Contemporary Venice is often of course all about art and biennales. Art historian and novelist Iain Pears’ series featuring English art dealer Jonathan Argyll finds him in Venice regularly. Argyll works with the (fictitious) Italian Art Squad to find lost and stolen treasures. The series began with The Raphael Affair in 1991 but the second in the series The Titian Committee (1992) sees Argyll arrive in Venice to buy a painting right as a Marchesa’s entire and priceless collection is stolen. There are seven books in the Argyll series, all set in Italy.
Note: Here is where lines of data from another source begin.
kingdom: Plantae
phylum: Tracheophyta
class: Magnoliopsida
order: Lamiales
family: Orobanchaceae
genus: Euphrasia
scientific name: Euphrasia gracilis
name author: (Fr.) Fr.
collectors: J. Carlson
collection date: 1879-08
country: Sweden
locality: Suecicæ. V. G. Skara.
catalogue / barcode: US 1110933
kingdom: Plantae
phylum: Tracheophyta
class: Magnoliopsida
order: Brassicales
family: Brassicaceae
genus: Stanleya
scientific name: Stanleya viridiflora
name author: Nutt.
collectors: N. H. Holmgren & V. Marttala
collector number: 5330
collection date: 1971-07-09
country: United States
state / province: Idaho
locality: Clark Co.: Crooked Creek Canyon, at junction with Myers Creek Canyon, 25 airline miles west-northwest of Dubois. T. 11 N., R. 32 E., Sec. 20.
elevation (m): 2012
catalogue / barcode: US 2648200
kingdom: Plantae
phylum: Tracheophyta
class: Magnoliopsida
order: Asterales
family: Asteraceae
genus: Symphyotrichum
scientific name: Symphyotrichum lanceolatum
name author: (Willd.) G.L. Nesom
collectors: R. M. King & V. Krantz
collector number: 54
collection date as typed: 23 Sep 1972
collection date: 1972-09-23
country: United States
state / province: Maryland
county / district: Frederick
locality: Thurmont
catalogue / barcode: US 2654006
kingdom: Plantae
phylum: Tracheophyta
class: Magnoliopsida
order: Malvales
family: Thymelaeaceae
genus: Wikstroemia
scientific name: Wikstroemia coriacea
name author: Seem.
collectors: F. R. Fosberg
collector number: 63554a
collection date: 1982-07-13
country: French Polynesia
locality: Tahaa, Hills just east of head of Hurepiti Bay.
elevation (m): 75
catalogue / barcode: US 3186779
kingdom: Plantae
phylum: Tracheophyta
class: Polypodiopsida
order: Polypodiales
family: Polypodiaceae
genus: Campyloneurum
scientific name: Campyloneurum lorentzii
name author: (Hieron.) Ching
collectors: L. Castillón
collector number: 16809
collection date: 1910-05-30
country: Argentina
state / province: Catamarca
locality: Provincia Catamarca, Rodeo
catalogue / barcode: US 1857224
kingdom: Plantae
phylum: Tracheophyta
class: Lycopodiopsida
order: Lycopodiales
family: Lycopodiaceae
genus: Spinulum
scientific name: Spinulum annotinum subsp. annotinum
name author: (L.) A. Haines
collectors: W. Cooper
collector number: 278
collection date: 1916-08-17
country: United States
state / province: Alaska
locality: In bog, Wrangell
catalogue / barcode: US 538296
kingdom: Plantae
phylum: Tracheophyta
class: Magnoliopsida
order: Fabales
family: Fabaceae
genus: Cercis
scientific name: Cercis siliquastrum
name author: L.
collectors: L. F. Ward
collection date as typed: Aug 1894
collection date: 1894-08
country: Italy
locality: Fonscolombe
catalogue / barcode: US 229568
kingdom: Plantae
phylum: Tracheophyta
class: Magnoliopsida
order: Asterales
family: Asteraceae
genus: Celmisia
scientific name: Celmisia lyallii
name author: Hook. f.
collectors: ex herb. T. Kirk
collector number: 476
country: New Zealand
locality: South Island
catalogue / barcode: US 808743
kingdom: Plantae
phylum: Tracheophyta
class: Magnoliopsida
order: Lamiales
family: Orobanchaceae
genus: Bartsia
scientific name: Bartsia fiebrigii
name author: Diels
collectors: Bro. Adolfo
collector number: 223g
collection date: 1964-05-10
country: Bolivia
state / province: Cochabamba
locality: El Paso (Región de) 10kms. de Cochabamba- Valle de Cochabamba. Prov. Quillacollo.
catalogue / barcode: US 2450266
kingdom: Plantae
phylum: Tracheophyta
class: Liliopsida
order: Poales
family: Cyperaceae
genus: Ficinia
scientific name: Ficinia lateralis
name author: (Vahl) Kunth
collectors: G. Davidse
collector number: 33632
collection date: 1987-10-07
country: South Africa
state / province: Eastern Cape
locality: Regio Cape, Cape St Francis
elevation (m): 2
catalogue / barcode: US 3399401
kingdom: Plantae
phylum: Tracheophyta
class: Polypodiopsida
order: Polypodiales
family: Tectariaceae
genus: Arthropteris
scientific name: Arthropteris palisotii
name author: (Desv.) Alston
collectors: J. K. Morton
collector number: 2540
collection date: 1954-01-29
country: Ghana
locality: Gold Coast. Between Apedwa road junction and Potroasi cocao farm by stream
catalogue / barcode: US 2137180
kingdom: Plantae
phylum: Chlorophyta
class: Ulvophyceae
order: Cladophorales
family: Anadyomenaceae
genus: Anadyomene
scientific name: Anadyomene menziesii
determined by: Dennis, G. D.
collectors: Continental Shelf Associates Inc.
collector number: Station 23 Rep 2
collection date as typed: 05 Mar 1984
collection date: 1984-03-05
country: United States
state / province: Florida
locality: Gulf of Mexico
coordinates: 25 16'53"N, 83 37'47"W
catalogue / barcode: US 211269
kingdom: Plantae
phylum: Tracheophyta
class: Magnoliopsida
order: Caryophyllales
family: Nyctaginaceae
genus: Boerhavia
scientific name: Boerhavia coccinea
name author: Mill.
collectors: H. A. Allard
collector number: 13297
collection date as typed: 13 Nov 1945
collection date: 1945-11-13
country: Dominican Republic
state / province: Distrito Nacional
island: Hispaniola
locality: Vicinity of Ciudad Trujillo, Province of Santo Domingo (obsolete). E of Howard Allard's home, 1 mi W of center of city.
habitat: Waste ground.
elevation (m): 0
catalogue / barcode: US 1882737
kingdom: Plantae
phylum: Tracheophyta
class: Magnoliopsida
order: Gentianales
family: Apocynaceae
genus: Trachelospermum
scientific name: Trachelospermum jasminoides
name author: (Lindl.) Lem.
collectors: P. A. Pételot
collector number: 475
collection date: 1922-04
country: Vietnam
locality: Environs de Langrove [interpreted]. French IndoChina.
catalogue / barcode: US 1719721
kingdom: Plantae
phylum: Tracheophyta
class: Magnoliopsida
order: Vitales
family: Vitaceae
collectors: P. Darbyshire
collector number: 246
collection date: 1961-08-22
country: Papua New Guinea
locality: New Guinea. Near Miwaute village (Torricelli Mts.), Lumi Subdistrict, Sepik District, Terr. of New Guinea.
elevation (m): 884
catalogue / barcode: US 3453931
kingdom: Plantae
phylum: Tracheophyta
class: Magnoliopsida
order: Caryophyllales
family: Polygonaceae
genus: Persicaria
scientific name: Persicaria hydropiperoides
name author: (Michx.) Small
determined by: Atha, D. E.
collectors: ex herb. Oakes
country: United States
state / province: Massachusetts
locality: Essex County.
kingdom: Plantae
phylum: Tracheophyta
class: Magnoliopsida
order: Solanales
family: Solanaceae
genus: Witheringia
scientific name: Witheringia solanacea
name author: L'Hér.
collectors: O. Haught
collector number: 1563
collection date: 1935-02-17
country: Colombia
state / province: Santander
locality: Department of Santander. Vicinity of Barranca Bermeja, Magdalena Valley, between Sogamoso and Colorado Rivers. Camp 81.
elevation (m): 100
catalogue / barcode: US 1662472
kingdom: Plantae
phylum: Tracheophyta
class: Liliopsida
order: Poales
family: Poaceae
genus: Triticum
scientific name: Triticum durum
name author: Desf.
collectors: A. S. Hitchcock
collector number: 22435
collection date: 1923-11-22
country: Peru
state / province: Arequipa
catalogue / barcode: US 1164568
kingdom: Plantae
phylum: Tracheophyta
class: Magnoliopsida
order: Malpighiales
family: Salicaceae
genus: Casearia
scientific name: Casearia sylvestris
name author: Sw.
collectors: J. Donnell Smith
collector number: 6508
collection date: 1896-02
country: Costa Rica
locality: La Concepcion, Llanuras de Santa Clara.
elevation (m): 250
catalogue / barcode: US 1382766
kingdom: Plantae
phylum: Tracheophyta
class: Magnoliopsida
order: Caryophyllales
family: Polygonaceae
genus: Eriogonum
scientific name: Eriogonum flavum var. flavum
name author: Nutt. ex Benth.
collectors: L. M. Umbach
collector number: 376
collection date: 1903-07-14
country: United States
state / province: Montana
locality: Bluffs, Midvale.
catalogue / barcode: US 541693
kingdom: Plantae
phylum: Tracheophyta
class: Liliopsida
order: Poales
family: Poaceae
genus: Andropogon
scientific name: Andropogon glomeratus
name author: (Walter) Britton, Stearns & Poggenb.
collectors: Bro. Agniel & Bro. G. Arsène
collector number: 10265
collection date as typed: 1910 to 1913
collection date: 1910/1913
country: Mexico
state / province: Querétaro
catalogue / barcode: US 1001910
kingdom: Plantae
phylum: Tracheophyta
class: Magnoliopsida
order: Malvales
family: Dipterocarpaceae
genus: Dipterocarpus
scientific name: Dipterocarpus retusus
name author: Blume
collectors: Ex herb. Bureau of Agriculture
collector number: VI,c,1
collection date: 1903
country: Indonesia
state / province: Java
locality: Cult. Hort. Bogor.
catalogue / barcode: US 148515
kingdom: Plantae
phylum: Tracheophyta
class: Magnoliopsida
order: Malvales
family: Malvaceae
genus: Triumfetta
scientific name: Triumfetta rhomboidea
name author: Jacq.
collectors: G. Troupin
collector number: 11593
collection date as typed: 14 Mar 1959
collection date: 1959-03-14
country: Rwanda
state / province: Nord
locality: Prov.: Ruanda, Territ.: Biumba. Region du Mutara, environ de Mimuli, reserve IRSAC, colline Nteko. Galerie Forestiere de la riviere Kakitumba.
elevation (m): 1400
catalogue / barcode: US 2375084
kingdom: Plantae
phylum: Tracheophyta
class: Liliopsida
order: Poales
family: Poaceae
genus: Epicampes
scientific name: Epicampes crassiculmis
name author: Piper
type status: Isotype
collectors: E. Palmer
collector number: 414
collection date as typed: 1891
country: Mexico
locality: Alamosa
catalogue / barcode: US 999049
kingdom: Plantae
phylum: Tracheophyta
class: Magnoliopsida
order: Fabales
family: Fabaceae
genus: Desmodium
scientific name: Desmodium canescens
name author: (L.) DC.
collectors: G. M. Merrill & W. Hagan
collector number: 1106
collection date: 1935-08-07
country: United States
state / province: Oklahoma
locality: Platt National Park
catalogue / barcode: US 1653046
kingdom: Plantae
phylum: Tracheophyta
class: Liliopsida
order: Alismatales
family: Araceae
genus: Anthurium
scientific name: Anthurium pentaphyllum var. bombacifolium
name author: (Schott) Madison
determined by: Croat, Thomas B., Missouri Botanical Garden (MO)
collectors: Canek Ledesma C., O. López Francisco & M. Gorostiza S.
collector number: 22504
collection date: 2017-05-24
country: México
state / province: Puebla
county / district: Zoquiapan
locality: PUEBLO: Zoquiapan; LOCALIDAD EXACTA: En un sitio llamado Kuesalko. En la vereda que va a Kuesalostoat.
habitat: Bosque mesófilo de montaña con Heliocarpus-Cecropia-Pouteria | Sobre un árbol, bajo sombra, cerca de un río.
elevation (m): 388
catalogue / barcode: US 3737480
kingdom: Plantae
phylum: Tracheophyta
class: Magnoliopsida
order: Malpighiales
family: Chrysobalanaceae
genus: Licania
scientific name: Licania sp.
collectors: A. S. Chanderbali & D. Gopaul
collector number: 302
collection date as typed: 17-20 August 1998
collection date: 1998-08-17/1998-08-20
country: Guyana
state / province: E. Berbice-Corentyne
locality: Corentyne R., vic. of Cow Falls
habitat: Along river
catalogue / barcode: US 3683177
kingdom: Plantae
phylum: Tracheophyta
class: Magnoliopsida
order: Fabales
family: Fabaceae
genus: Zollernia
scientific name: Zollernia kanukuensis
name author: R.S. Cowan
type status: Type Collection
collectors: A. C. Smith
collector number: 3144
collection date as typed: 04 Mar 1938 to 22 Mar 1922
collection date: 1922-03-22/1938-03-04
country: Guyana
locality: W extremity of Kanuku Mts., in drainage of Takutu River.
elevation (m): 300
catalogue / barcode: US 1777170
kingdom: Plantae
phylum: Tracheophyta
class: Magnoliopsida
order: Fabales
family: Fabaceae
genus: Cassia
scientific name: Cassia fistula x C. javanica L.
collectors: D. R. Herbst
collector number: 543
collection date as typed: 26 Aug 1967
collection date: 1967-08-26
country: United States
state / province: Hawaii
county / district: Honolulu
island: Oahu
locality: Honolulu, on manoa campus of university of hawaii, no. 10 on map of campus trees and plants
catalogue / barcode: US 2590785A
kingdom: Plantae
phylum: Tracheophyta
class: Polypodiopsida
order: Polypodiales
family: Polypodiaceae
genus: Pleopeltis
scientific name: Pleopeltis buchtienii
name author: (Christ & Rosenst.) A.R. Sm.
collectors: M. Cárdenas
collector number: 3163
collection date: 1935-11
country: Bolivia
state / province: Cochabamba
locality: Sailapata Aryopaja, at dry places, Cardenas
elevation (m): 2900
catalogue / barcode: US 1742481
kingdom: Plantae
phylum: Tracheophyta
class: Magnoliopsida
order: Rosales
Philip Gwynne Jones’s The Venetian Game (2017) features the English Honorary Consul to Venice (not a bad job you’d think!) Nathan Sutherland, who, rather unfortunately perhaps, has an office on the Street of the Assassins. Most of Consul Sutherland’s days are spent helping hapless Brits who’ve lost their passports or been pickpocketed. However, Nathan is drawn unwittingly into a dangerous case involving art theft. Sutherland is due to return next year in Vengeance in Venice, which starts with Prosecco, Bellini and chit-chat at the Biennale but soon descends into murder and long held grudges in the art world.
As ever I’ve saved one of the most accomplished books till last. Martin Cruz Smith is of course best known for his eight book Arkady Renko, Russian detective, series and his Roman Grey novels featuring a gypsy art dealer in America. Cruz Smith has also written some solid stand-alone novels too including, most recently, The Girl From Venice (2016), set at the end of World War II with Italy on the brink of defeat. Cruz Smith is known for atmosphere — some background reading and one trip to Moscow led to the amazing Gorky Park (1981). I don’t know how many trips to Venice he made but his descriptions of the fishermen of the outer lagoons are highly believable. Out there, on the fringes of the more familiar bridges and canals of Venice, live small fishing communities and among them can hide Italian Jews, long assimilated and successful in Venetian society but now outcasts. Cenzo, a fisherman, discovers one Jewish girl hiding. We then see the outward glamour of Mussolini’s fascist state through the eyes of Giorgio, Cenzo’s brother and a fascist film star, before revealing the internal rot of the now seriously depleted crony court of Il Duce. Cruz Smith takes us from Venice to the now-oft-forgotten northern Italian town of Salo, headquarters of the Nazi puppet state in 1945, that was all that remained of Il Duce’s crumbling empire as the Allies advanced.
The enduring point to The Girl From Venice is perhaps the same as every Venetian-set novel since The Merchant of Venice—venality, corruption and greed have repeatedly threatened the city-state as much as flooding but through it all Venice has endured and continues to endure. To all the other epithets listed above let’s add that Venice is a City of Endurance.